Cultural Content Opportunity: Traditional Games
By mongoose.kikimora
Much is made in our circles about tradition, that old cornerstone of rightoid thought since time immemorial. The rightist has perennially been occupied with the old ways, preferring atavism and well worn paths to the new and untried. Similarly, the traditional gamer sticks to outmoded and well worn ways of entertaining himself.
However, unlike the myriad of failed and decayed modes of political organization there remains more to traditional games than just something to be autopsied and learned from. Board games, table top RPGs, and traditional wargames all retain both value and uniqueness as a form of recreation, and are ripe for cultural guerrilla takeover. Naturally, there is a hierarchy of difficulty in taking space in each of these subcategories of the hobby, with board games being the hardest and RPGs being the easiest. This stems from a lower barrier to entry, board games require the manufacture of components such as game pieces, as do wargames. All an RPG requires is a word processor, baseline statistical knowledge, and the audacity to distribute a PDF.
Board games and RPGs are undergoing a broad assimilation into popular culture currently, family-oriented board games have been on the rise in recent years, while interest in RPGs has been driven by our new plastic "nerd culture." With this comes the usual, sourcebook art looking like coastal college liberal arts classrooms, disclaimers about inclusion, rules against being 'fascist,' safety tools to ensure correct ideological orientation, and of course a white liberal-dominated independent RPG design scene. The barrier of entry for Indie RPGs is only slightly higher than that of independent book publishing. One only needs to know how to write RPG mechanics using statistics, have willing friends online or IRL for testing, and a willingness to publish (something I am, among others, working on, more on that to come).
That forms a niche for us. There is a demand for RPG systems that are not D&D that are- for lack of a better term- not explicitly or implicitly gay. We shouldn't just be concerned with this because there is only an opportunity, there are other dimensions to RPGs that work in our favor. RPGs provide frameworks by which groups or 'parties' interact either via voice chat or in person and create stories together. The prioristic assumptions of both mechanics and the fictional world impact the cadence and content of this collective imaginary journey greatly. Right now that space is occupied by disgusting soy-creatures, shrieking about 'marginalization,' 'rights,' and 'fascism' along with the characteristic post-enlightenment liberal drivel.

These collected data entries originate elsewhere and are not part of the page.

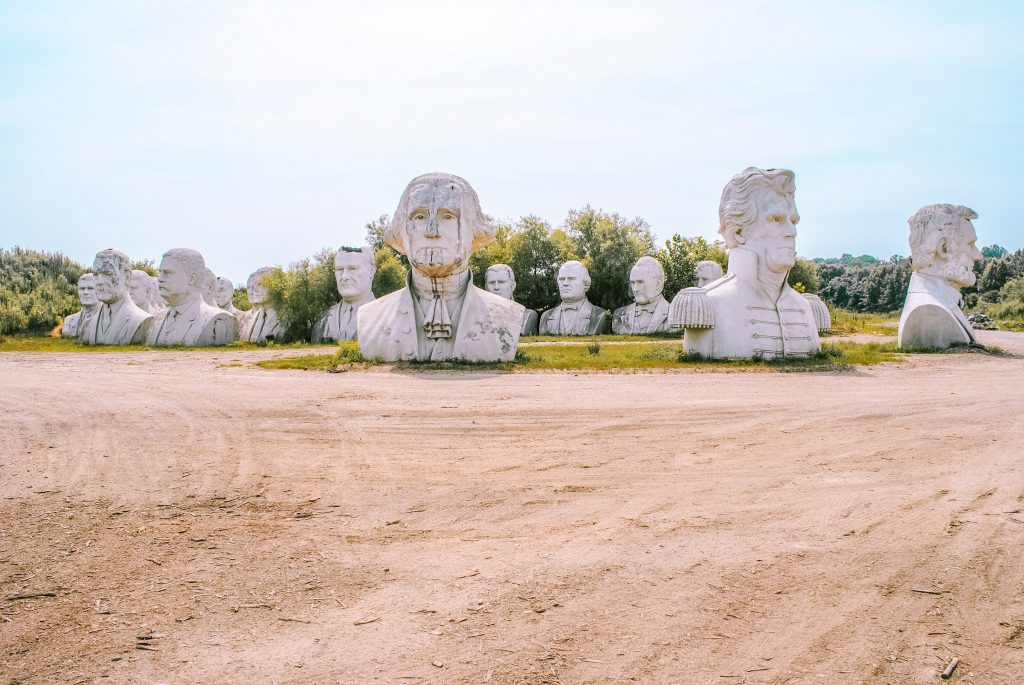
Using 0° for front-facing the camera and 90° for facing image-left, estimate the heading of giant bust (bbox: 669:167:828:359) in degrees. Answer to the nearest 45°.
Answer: approximately 315°

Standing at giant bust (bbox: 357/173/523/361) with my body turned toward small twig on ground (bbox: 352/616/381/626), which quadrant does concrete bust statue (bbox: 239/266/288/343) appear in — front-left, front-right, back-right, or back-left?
back-right

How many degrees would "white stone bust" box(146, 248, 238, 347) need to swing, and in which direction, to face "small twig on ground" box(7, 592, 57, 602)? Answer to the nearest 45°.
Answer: approximately 45° to its left

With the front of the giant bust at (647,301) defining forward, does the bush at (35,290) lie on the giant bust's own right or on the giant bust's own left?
on the giant bust's own right

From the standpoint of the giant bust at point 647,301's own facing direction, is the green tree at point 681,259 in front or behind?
behind

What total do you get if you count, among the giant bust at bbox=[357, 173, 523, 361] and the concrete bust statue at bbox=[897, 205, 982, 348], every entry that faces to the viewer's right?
1

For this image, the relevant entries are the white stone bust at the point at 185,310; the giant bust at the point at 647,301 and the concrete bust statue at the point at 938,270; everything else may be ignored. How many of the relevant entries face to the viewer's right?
1

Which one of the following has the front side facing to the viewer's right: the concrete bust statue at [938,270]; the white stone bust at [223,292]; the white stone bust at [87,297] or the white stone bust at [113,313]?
the concrete bust statue

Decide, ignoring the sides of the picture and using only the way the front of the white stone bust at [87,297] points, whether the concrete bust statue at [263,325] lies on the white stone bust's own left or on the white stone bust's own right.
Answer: on the white stone bust's own left

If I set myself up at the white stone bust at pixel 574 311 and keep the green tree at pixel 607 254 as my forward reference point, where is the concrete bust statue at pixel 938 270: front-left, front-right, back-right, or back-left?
back-right

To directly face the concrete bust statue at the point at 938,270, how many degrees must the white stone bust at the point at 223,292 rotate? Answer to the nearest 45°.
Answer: approximately 90° to its left
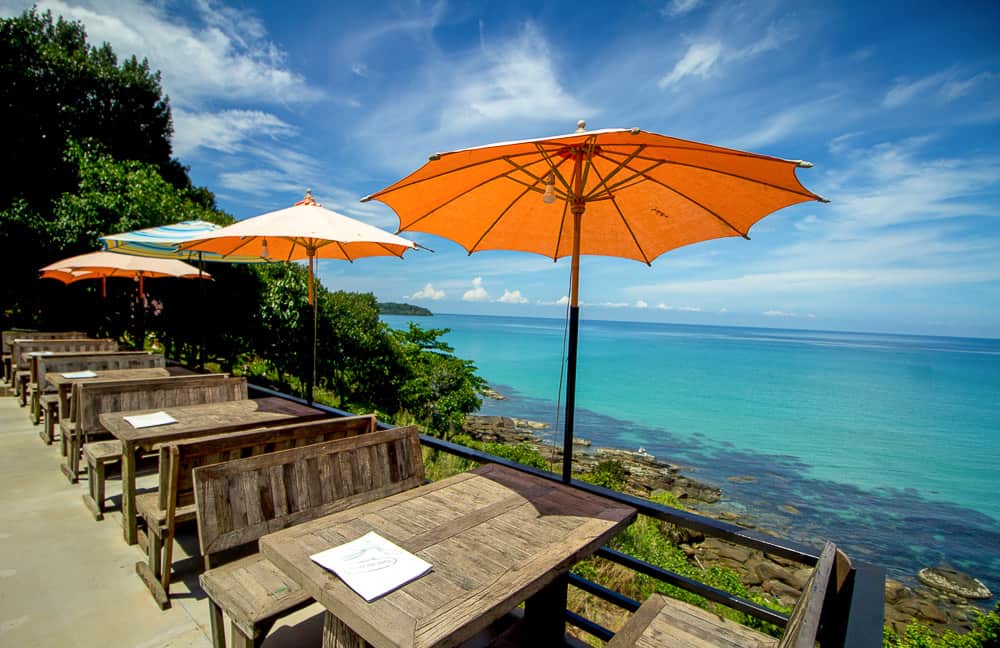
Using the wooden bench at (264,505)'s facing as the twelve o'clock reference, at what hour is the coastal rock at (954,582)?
The coastal rock is roughly at 10 o'clock from the wooden bench.

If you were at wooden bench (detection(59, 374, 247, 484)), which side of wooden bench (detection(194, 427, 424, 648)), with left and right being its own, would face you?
back

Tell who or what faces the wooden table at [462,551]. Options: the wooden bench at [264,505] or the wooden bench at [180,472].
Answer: the wooden bench at [264,505]

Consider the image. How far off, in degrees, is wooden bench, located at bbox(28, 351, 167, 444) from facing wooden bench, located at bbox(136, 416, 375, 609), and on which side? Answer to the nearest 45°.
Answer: approximately 45° to its right

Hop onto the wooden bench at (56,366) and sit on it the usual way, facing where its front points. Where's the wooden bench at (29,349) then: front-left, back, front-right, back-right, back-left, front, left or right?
back-left

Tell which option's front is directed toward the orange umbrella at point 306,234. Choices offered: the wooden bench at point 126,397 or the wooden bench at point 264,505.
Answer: the wooden bench at point 126,397

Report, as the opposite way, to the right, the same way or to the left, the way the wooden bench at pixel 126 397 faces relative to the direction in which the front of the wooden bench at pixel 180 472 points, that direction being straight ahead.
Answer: the opposite way

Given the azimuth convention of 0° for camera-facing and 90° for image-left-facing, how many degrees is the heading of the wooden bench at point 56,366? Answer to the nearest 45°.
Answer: approximately 315°

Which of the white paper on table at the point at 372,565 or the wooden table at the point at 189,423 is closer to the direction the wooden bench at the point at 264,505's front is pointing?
the white paper on table

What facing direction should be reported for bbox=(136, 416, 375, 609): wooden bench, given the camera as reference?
facing away from the viewer and to the left of the viewer

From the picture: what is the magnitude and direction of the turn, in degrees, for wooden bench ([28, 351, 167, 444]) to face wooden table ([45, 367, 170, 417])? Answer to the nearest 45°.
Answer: approximately 45° to its right

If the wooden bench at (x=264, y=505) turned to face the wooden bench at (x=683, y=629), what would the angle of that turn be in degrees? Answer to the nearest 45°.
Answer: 0° — it already faces it

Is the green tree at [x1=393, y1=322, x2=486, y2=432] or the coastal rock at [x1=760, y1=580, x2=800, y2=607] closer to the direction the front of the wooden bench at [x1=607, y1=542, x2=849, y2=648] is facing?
the green tree

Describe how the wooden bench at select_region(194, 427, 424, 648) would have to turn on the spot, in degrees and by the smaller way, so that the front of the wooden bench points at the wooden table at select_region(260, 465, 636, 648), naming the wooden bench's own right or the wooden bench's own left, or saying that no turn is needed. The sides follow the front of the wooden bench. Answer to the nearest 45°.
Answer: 0° — it already faces it

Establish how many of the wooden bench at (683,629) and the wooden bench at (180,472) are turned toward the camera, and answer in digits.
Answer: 0

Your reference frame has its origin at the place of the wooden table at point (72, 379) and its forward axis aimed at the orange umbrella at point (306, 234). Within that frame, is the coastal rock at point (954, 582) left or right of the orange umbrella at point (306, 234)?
left
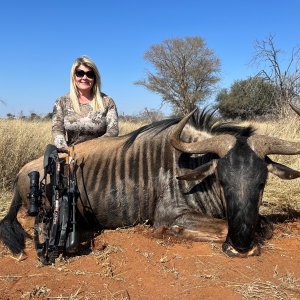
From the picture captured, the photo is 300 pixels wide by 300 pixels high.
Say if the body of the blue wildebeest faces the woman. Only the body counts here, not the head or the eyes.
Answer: no

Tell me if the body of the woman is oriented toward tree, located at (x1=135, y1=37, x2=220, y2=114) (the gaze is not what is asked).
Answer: no

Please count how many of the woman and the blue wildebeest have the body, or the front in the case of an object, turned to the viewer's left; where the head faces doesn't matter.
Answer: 0

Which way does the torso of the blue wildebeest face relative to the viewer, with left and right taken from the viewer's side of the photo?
facing the viewer and to the right of the viewer

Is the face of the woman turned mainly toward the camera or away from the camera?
toward the camera

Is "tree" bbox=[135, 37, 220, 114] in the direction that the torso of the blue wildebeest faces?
no

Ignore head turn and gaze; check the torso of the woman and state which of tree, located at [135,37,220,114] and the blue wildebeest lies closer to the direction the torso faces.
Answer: the blue wildebeest

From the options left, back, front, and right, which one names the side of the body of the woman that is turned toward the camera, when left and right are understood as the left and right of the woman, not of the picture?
front
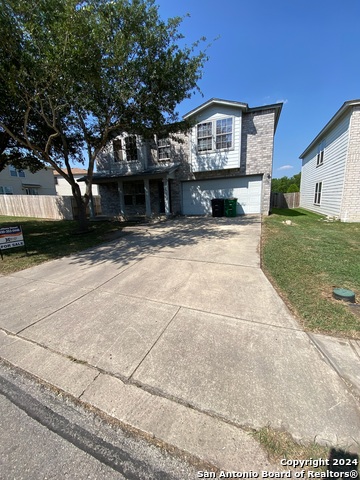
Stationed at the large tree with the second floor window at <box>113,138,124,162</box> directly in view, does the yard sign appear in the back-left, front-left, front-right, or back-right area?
back-left

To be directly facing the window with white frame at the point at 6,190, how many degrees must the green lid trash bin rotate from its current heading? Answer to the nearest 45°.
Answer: approximately 90° to its right

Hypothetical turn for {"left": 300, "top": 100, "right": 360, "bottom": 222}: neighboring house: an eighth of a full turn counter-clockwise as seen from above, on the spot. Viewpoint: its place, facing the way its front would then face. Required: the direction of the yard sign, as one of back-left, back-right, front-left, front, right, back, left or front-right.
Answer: right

Consider the critically acclaimed antifa larp simulator Sigmata, a humorless and uninspired tome of masochistic persecution-fanfic sparsely punctuated by lackluster mechanics. A group of edgelords could easily create a funhouse mirror version: Siegemata: Powered by Meth, where players navigate a clown world as a ramshackle team of wignats, amnats, nrx spergs, and other extremely-online types resisting the omnipresent tyranny of a conspiracy of low level government functionaries collectively known as the 'cathedral of mailmen.'
There is room for more than just the meme game. After all, who aside from our milieu possesses the requisite expertise to truly understand why the imaginations of Europeans are perennially captured by mytho-poetic fantasy? This knowledge base can be used to write engaging fantasy RPGs that facilitate the creation of our sort of stories, filling the void left by the mainstream spreadsheet and arithmetically driven games that dominate the market.
D&D along with Pathfinder and others reduce heroism to restrictive numerical calculations, more wargames with deviantart-tier OCs than quality frameworks for collective storytelling. Where explicit cultural liberalism doesn't take total hold the characteristic numerical view of life fostered by market liberalism does. Modern RPG enthusiasts are forced into a dialectic of games that focus on numbers attached to their level five guy or grotesque stories attached to their gay, or often times both.
The real crux of the future of RPG design is ideological. Now it is stymied by liberalism, and necessarily the worlds created by players must be subject to its ideology. Fiction and escapism ought not be bound by explicit ideology, especially not that which rules us. Who better to create the means for people to imagine outside of a liberal paradigm than we who pine for a world without one?